Exercise prompt: Rewrite every line of all the records below as a numbered list, skipping blank lines and omitting the pictures.

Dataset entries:
#####
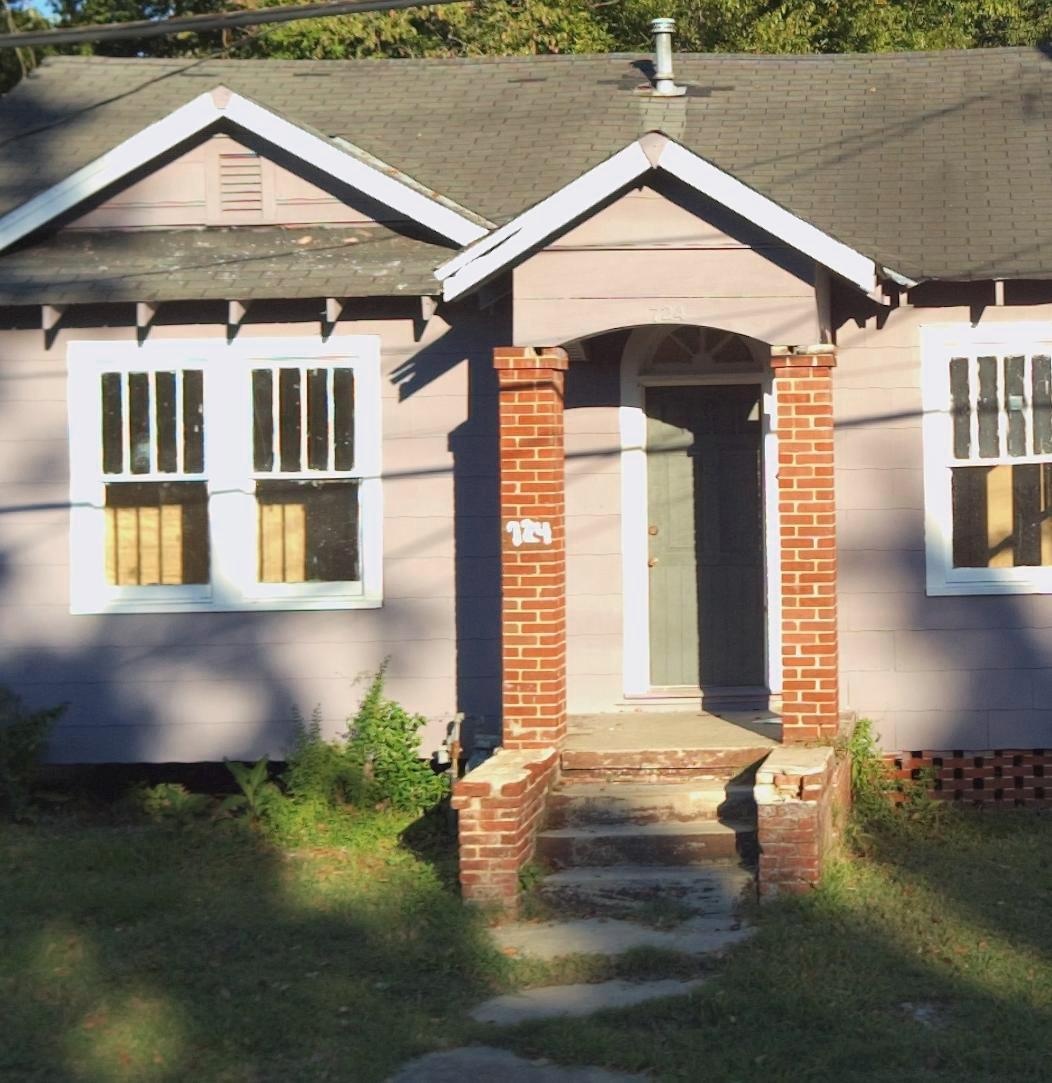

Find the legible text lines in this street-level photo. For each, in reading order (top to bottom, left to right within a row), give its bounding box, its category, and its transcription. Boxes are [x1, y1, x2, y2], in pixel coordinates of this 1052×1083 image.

[503, 517, 554, 549] StreetNumber: 724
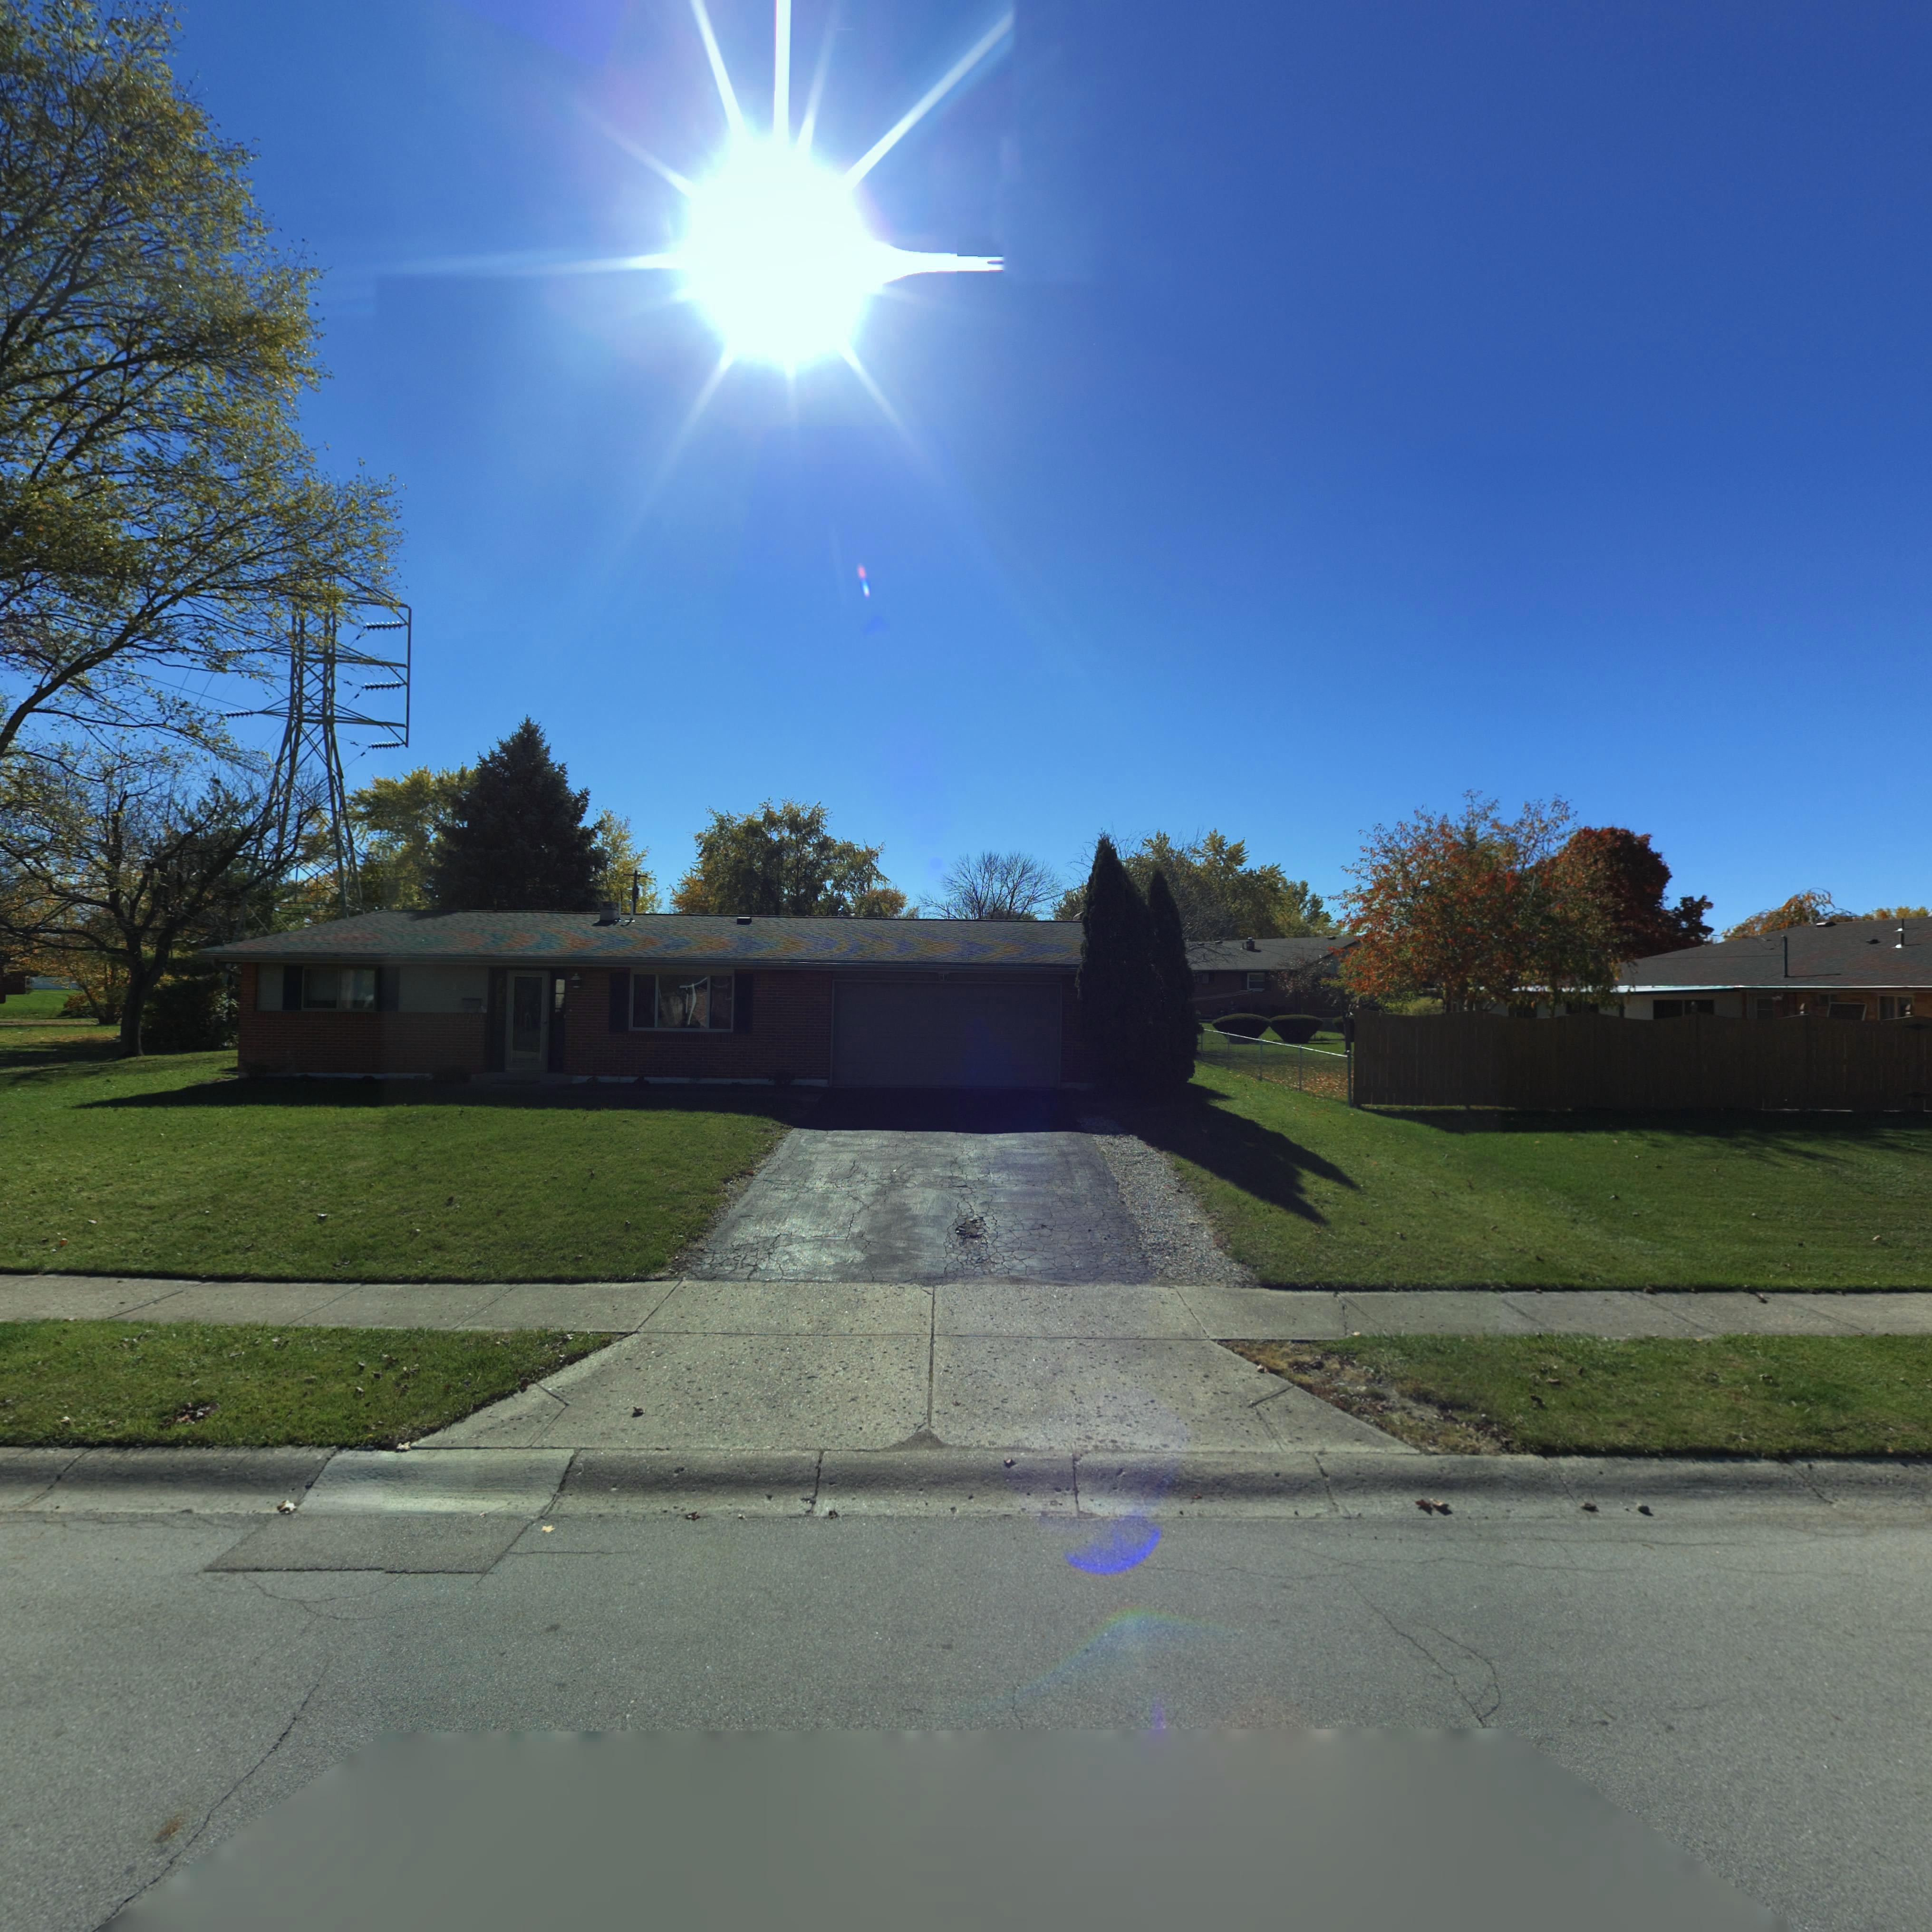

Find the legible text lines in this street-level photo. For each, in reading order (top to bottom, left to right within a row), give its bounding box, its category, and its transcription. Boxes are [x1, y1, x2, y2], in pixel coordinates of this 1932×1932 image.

[452, 983, 457, 990] StreetNumber: 2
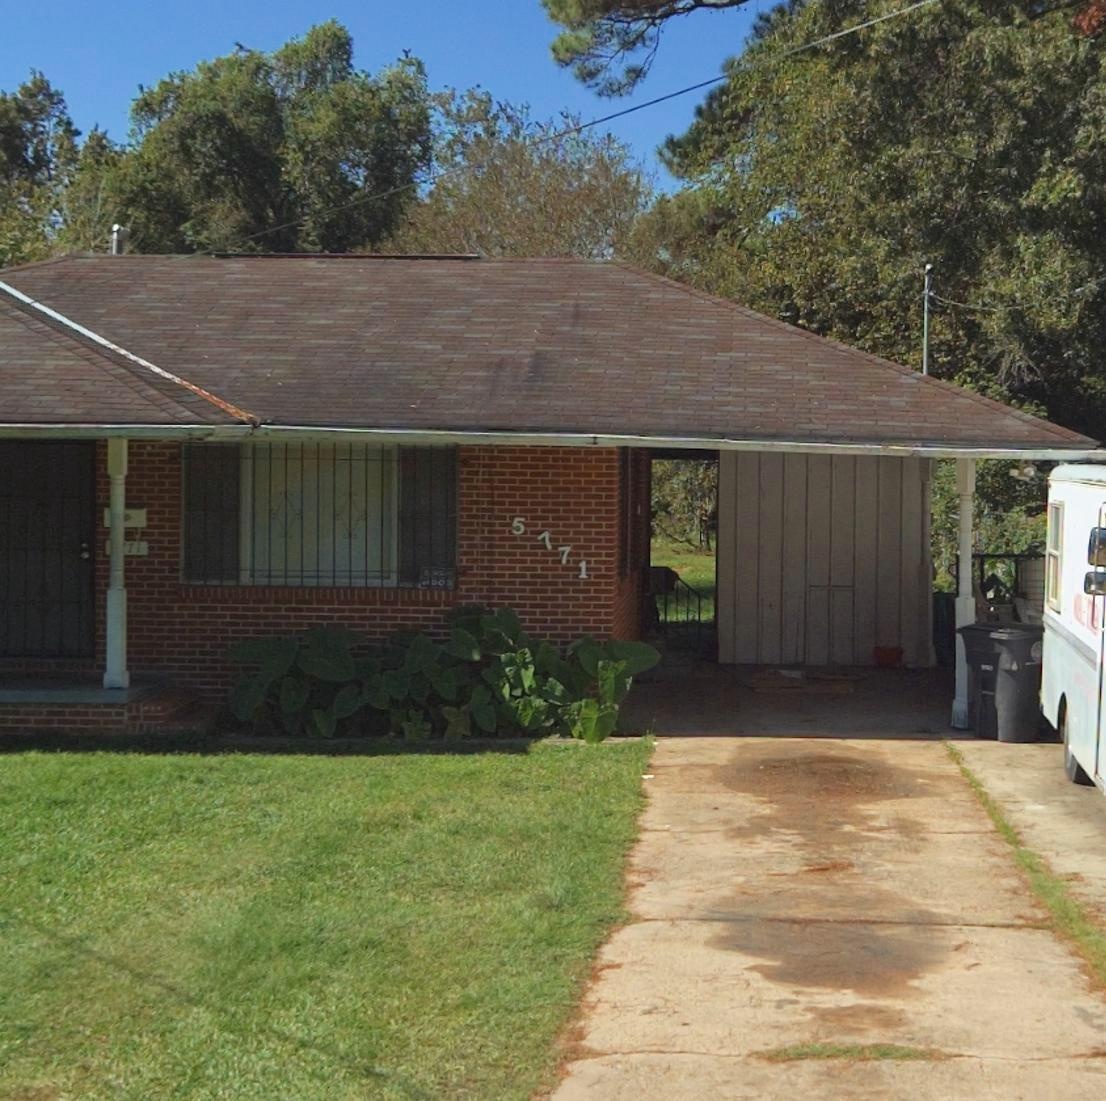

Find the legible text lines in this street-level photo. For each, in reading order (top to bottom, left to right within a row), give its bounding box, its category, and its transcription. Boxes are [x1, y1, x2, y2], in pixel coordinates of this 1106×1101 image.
#####
Task solution:
1. Find the legible text lines in this street-level photo. For each, in reading order (top to bottom, left to right within a row), give its bounding box, its category, and its transcription. Boxes are [x1, y1, x2, y2], in pixel coordinates of this 1052×1083 image.
2. [503, 517, 554, 549] StreetNumber: 724
3. Find the legible text lines in this street-level photo. For each, in reading order (top to bottom, left to right within a row), give its bounding box, its category, and its transcription. Boxes are [x1, y1, x2, y2], in pixel coordinates of this 1932×1932 image.
4. [452, 983, 457, 990] StreetNumber: 2
5. Find the legible text lines in this street-level photo. For each, in reading order (top to bottom, left to right within a row), give its bounding box, its category, and its transcription. Boxes are [x1, y1, x2, y2], in pixel coordinates of this 1106×1101 image.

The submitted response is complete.